LAST_CHANNEL_NUMBER = 28  # Only if CHANNELS == "subset"

DATA_PATH = "../data/Mission2-ESA/channels"
CHANNELS_LIST_PATH = "../data/Mission2-ESA/channels.csv"

In [42]:
start_date = f"{YEAR}-01-01 00:00:00"
end_date = f"{YEAR+1}-01-01 00:00:00"

if CHANNELS == "target":
    channels_info = pd.read_csv(CHANNELS_LIST_PATH)
    channels_list = list(channels_info[channels_info['Target']=="YES"]['Channel'])
else:
    channels_list = None if CHANNELS == "allchannels" else [f"channel_{i}" for i in range(FIRST_CHANNEL_NUMBER, LAST_CHANNEL_NUMBER+1)]
output_path = f"../data/Mission{MISSION}-Datasets/dataset_{CHANNELS if CHANNELS == 'allchannels' or CHANNELS == 'target' else f'channels{FIRST_CHANNEL_NUMBER}_{LAST_CHANNEL_NUMBER}'}_{YEAR}.csv"

In [43]:
def replace_value_x(value):
    match = re.match(r'value_(\d+)', str(value))
    if match:
        return int(match.group(1))
    return value


def get_channel_list(channel_list_path):
    return pd.read_csv(channel_list_path).set_index('Channel').T.to_dict()

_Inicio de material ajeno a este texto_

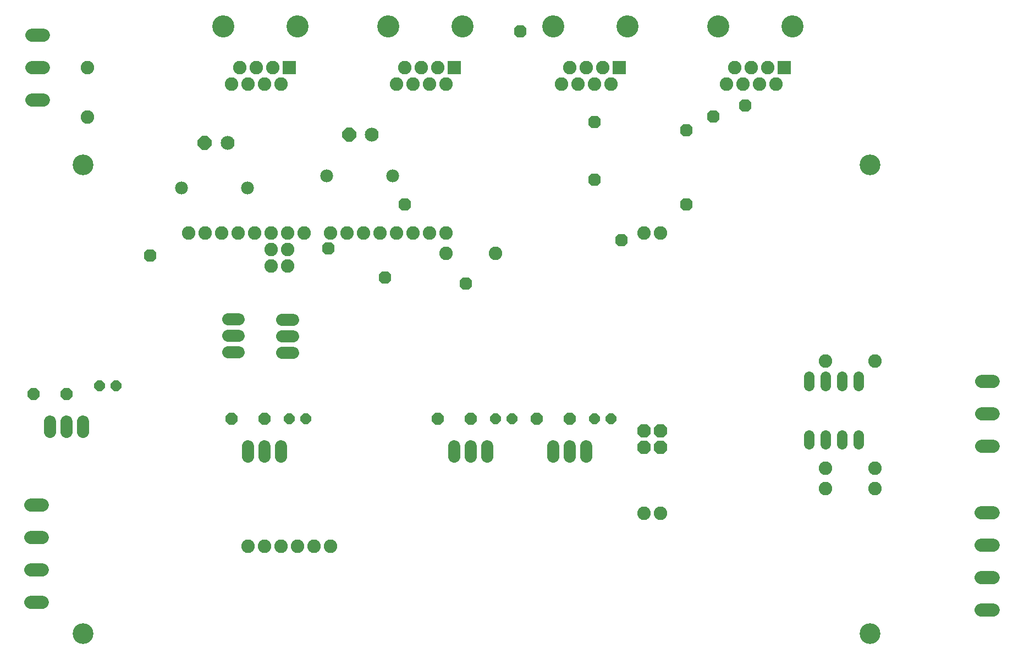
<source format=gbs>
G75*
%MOIN*%
%OFA0B0*%
%FSLAX25Y25*%
%IPPOS*%
%LPD*%
%AMOC8*
5,1,8,0,0,1.08239X$1,22.5*
%
%ADD10C,0.12611*%
%ADD11C,0.08200*%
%ADD12R,0.08200X0.08200*%
%ADD13C,0.13398*%
%ADD14OC8,0.08200*%
%ADD15C,0.08400*%
%ADD16OC8,0.08400*%
%ADD17OC8,0.07100*%
%ADD18OC8,0.06400*%
%ADD19C,0.07800*%
%ADD20C,0.07200*%
%ADD21C,0.06400*%
%ADD22C,0.07900*%
%ADD23OC8,0.07556*%
D10*
X0177044Y0125970D03*
X0177044Y0410616D03*
X0653816Y0410616D03*
X0653816Y0125970D03*
D11*
X0656965Y0214100D03*
X0656965Y0226600D03*
X0626965Y0226600D03*
X0626965Y0214100D03*
X0526965Y0199100D03*
X0516965Y0199100D03*
X0626965Y0291600D03*
X0656965Y0291600D03*
X0526965Y0369100D03*
X0516965Y0369100D03*
X0426965Y0356895D03*
X0396965Y0356895D03*
X0396965Y0369100D03*
X0386965Y0369100D03*
X0376965Y0369100D03*
X0366965Y0369100D03*
X0356965Y0369100D03*
X0346965Y0369100D03*
X0336965Y0369100D03*
X0326965Y0369100D03*
X0310965Y0369100D03*
X0300965Y0369100D03*
X0290965Y0369100D03*
X0280965Y0369100D03*
X0270965Y0369100D03*
X0260965Y0369100D03*
X0250965Y0369100D03*
X0240965Y0369100D03*
X0290965Y0359100D03*
X0300965Y0359100D03*
X0300965Y0349100D03*
X0290965Y0349100D03*
X0179465Y0439395D03*
X0179465Y0469395D03*
X0266965Y0459395D03*
X0276965Y0459395D03*
X0286965Y0459395D03*
X0296965Y0459395D03*
X0291965Y0469395D03*
X0281965Y0469395D03*
X0271965Y0469395D03*
X0366965Y0459395D03*
X0376965Y0459395D03*
X0386965Y0459395D03*
X0396965Y0459395D03*
X0391965Y0469395D03*
X0381965Y0469395D03*
X0371965Y0469395D03*
X0466965Y0459395D03*
X0476965Y0459395D03*
X0486965Y0459395D03*
X0496965Y0459395D03*
X0491965Y0469395D03*
X0481965Y0469395D03*
X0471965Y0469395D03*
X0566965Y0459395D03*
X0576965Y0459395D03*
X0586965Y0459395D03*
X0581965Y0469395D03*
X0571965Y0469395D03*
X0591965Y0469395D03*
X0596965Y0459395D03*
X0326965Y0179100D03*
X0316965Y0179100D03*
X0306965Y0179100D03*
X0296965Y0179100D03*
X0286965Y0179100D03*
X0276965Y0179100D03*
D12*
X0301965Y0469395D03*
X0401965Y0469395D03*
X0501965Y0469395D03*
X0601965Y0469395D03*
D13*
X0606965Y0494395D03*
X0561965Y0494395D03*
X0506965Y0494395D03*
X0461965Y0494395D03*
X0406965Y0494395D03*
X0361965Y0494395D03*
X0306965Y0494395D03*
X0261965Y0494395D03*
D14*
X0516965Y0249100D03*
X0526965Y0249100D03*
X0526965Y0239100D03*
X0516965Y0239100D03*
D15*
X0264465Y0423805D03*
X0351965Y0428805D03*
D16*
X0338215Y0428805D03*
X0250715Y0423805D03*
D17*
X0166965Y0271600D03*
X0146965Y0271600D03*
X0266965Y0256600D03*
X0286965Y0256600D03*
X0391965Y0256600D03*
X0411965Y0256600D03*
X0451965Y0256600D03*
X0471965Y0256600D03*
D18*
X0486965Y0256600D03*
X0496965Y0256600D03*
X0436965Y0256600D03*
X0426965Y0256600D03*
X0311965Y0256600D03*
X0301965Y0256600D03*
X0196965Y0276600D03*
X0186965Y0276600D03*
D19*
X0236670Y0396600D03*
X0276670Y0396600D03*
X0324465Y0403805D03*
X0364465Y0403805D03*
D20*
X0304165Y0316600D02*
X0297765Y0316600D01*
X0297765Y0306600D02*
X0304165Y0306600D01*
X0304165Y0296600D02*
X0297765Y0296600D01*
X0271415Y0296895D02*
X0265015Y0296895D01*
X0265015Y0306895D02*
X0271415Y0306895D01*
X0271415Y0316895D02*
X0265015Y0316895D01*
X0176965Y0254800D02*
X0176965Y0248400D01*
X0166965Y0248400D02*
X0166965Y0254800D01*
X0156965Y0254800D02*
X0156965Y0248400D01*
X0276965Y0239800D02*
X0276965Y0233400D01*
X0286965Y0233400D02*
X0286965Y0239800D01*
X0296965Y0239800D02*
X0296965Y0233400D01*
X0401965Y0233400D02*
X0401965Y0239800D01*
X0411965Y0239800D02*
X0411965Y0233400D01*
X0421965Y0233400D02*
X0421965Y0239800D01*
X0461965Y0239800D02*
X0461965Y0233400D01*
X0471965Y0233400D02*
X0471965Y0239800D01*
X0481965Y0239800D02*
X0481965Y0233400D01*
D21*
X0616965Y0241000D02*
X0616965Y0246600D01*
X0626965Y0246600D02*
X0626965Y0241000D01*
X0636965Y0241000D02*
X0636965Y0246600D01*
X0646965Y0246600D02*
X0646965Y0241000D01*
X0646965Y0276600D02*
X0646965Y0282200D01*
X0636965Y0282200D02*
X0636965Y0276600D01*
X0626965Y0276600D02*
X0626965Y0282200D01*
X0616965Y0282200D02*
X0616965Y0276600D01*
D22*
X0721486Y0279080D02*
X0728586Y0279080D01*
X0728586Y0259395D02*
X0721486Y0259395D01*
X0721486Y0239710D02*
X0728586Y0239710D01*
X0728507Y0199553D02*
X0721407Y0199553D01*
X0721407Y0179868D02*
X0728507Y0179868D01*
X0728507Y0160183D02*
X0721407Y0160183D01*
X0721407Y0140498D02*
X0728507Y0140498D01*
X0152436Y0145053D02*
X0145336Y0145053D01*
X0145336Y0164738D02*
X0152436Y0164738D01*
X0152436Y0184423D02*
X0145336Y0184423D01*
X0145336Y0204108D02*
X0152436Y0204108D01*
X0152936Y0449710D02*
X0145836Y0449710D01*
X0145836Y0469395D02*
X0152936Y0469395D01*
X0152936Y0489080D02*
X0145836Y0489080D01*
D23*
X0325715Y0359725D03*
X0360090Y0342225D03*
X0408840Y0338475D03*
X0371965Y0386600D03*
X0486965Y0401600D03*
X0486965Y0436600D03*
X0542590Y0431600D03*
X0558840Y0439725D03*
X0578215Y0446600D03*
X0542590Y0386600D03*
X0503215Y0364725D03*
X0441965Y0491600D03*
X0217590Y0355350D03*
M02*

</source>
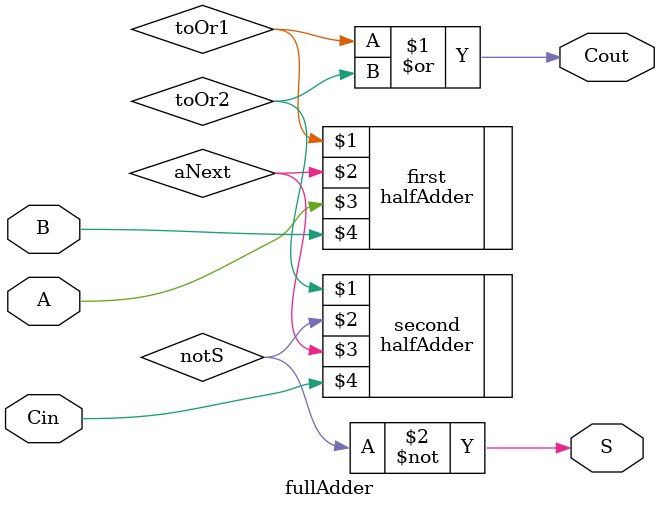
<source format=sv>
module fullAdder(output logic Cout, S, input logic A, B , Cin);
  wire toOr1, toOr2, aNext, notS;
  halfAdder first(toOr1, aNext, A, B);
  halfAdder second(toOr2, notS, aNext, Cin);
  assign Cout = toOr1 | toOr2;
  assign S = ~notS;
endmodule

</source>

def __list_files_in_data_path(_data_path):
    files = os.listdir(_data_path)
    return sorted([f for f in files if f.startswith("channel_")], key=lambda x: int(x.split('_')[1]))


def __compose_combined_df(start_date, end_date, channels, _data_path):
    files = __list_files_in_data_path(_data_path)

    # List to store the DataFrames of each channel
    dataframes = []
    # Read the data of each channel and add them to the list
    for channel in files:
        # if channel_list[channel]["Target"] == "YES" or not only_target:
        if channels is None or channel in channels:
            file_path = f"{_data_path}/{channel}"
            df = pd.read_pickle(file_path)
            df.rename(columns={df.columns[0]: f'{channel}'}, inplace=True)
            
            # Filter the DataFrame to include only the dates between start_date and end_date
            df = df[(df.index >= start_date) & (df.index <= end_date)]

            # df = df.applymap(replace_value_x)
            df = df.apply(lambda col: col.map(replace_value_x))

            dataframes.append(df)

    # Combine the DataFrames into one
    combined_df = pd.concat(dataframes, axis=1)
    combined_df.index.name = "time"
    return combined_df


def get_combined_df(start_date, end_date, channels, output_path, _data_path):
    combined_df = __compose_combined_df(start_date, end_date, channels, _data_path)
    if output_path is not None:
        combined_df.to_csv(output_path, index=True)

In [None]:
get_combined_df(start_date, end_date, channels_list, output_path, DATA_PATH)
print("Result save:", output_path)